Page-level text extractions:
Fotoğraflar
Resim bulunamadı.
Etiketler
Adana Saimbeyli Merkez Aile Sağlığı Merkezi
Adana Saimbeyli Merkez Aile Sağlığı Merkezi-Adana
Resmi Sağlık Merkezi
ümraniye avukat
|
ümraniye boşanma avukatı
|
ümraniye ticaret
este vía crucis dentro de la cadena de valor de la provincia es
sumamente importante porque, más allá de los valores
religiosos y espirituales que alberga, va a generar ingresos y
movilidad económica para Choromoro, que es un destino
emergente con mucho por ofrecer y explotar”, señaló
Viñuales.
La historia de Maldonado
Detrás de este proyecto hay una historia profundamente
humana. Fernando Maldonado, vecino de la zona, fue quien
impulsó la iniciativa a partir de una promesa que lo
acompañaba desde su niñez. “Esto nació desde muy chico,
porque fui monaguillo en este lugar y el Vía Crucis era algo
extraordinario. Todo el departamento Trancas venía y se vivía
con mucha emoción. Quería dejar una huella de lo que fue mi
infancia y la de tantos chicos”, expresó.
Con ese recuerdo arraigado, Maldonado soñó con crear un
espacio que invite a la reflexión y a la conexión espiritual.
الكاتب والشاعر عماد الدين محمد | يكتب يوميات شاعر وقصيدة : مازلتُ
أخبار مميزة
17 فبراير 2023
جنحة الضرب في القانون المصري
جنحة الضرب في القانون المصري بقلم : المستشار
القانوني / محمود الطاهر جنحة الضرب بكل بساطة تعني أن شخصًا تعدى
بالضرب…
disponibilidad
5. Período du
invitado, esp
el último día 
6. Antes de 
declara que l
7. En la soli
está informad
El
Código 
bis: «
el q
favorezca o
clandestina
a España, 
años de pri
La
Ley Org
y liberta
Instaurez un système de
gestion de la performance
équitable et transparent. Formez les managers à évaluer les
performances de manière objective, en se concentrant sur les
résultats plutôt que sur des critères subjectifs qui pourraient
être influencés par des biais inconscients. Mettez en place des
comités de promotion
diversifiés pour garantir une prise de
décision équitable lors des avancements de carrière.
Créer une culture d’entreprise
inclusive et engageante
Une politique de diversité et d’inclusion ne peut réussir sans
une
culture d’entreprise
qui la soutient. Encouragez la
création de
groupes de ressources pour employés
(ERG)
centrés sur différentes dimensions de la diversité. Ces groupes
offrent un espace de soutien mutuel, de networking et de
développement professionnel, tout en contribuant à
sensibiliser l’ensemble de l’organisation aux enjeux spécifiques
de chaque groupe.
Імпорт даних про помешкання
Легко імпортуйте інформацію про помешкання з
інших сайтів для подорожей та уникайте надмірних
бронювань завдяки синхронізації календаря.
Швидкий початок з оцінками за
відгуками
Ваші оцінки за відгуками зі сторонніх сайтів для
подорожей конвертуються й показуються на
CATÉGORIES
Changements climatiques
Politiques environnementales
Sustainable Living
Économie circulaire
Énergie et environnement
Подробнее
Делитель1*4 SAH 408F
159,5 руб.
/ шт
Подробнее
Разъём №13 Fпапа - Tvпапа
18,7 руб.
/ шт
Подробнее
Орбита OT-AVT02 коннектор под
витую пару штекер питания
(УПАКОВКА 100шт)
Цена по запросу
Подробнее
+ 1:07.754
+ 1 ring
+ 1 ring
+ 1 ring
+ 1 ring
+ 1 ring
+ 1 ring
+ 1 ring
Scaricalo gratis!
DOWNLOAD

** Your assignment **
Repeat the data in its entirety, exactly as written.

** Answer section **
Fotoğraflar
Resim bulunamadı.
Etiketler
Adana Saimbeyli Merkez Aile Sağlığı Merkezi
Adana Saimbeyli Merkez Aile Sağlığı Merkezi-Adana
Resmi Sağlık Merkezi
ümraniye avukat
|
ümraniye boşanma avukatı
|
ümraniye ticaret
este vía crucis dentro de la cadena de valor de la provincia es
sumamente importante porque, más allá de los valores
religiosos y espirituales que alberga, va a generar ingresos y
movilidad económica para Choromoro, que es un destino
emergente con mucho por ofrecer y explotar”, señaló
Viñuales.
La historia de Maldonado
Detrás de este proyecto hay una historia profundamente
humana. Fernando Maldonado, vecino de la zona, fue quien
impulsó la iniciativa a partir de una promesa que lo
acompañaba desde su niñez. “Esto nació desde muy chico,
porque fui monaguillo en este lugar y el Vía Crucis era algo
extraordinario. Todo el departamento Trancas venía y se vivía
con mucha emoción. Quería dejar una huella de lo que fue mi
infancia y la de tantos chicos”, expresó.
Con ese recuerdo arraigado, Maldonado soñó con crear un
espacio que invite a la reflexión y a la conexión espiritual.
الكاتب والشاعر عماد الدين محمد | يكتب يوميات شاعر وقصيدة : مازلتُ
أخبار مميزة
17 فبراير 2023
جنحة الضرب في القانون المصري
جنحة الضرب في القانون المصري بقلم : المستشار
القانوني / محمود الطاهر جنحة الضرب بكل بساطة تعني أن شخصًا تعدى
بالضرب…
disponibilidad
5. Período du
invitado, esp
el último día 
6. Antes de 
declara que l
7. En la soli
está informad
El
Código 
bis: «
el q
favorezca o
clandestina
a España, 
años de pri
La
Ley Org
y liberta
Instaurez un système de
gestion de la performance
équitable et transparent. Formez les managers à évaluer les
performances de manière objective, en se concentrant sur les
résultats plutôt que sur des critères subjectifs qui pourraient
être influencés par des biais inconscients. Mettez en place des
comités de promotion
diversifiés pour garantir une prise de
décision équitable lors des avancements de carrière.
Créer une culture d’entreprise
inclusive et engageante
Une politique de diversité et d’inclusion ne peut réussir sans
une
culture d’entreprise
qui la soutient. Encouragez la
création de
groupes de ressources pour employés
(ERG)
centrés sur différentes dimensions de la diversité. Ces groupes
offrent un espace de soutien mutuel, de networking et de
développement professionnel, tout en contribuant à
sensibiliser l’ensemble de l’organisation aux enjeux spécifiques
de chaque groupe.
Імпорт даних про помешкання
Легко імпортуйте інформацію про помешкання з
інших сайтів для подорожей та уникайте надмірних
бронювань завдяки синхронізації календаря.
Швидкий початок з оцінками за
відгуками
Ваші оцінки за відгуками зі сторонніх сайтів для
подорожей конвертуються й показуються на
CATÉGORIES
Changements climatiques
Politiques environnementales
Sustainable Living
Économie circulaire
Énergie et environnement
Подробнее
Делитель1*4 SAH 408F
159,5 руб.
/ шт
Подробнее
Разъём №13 Fпапа - Tvпапа
18,7 руб.
/ шт
Подробнее
Орбита OT-AVT02 коннектор под
витую пару штекер питания
(УПАКОВКА 100шт)
Цена по запросу
Подробнее
+ 1:07.754
+ 1 ring
+ 1 ring
+ 1 ring
+ 1 ring
+ 1 ring
+ 1 ring
+ 1 ring
Scaricalo gratis!
DOWNLOAD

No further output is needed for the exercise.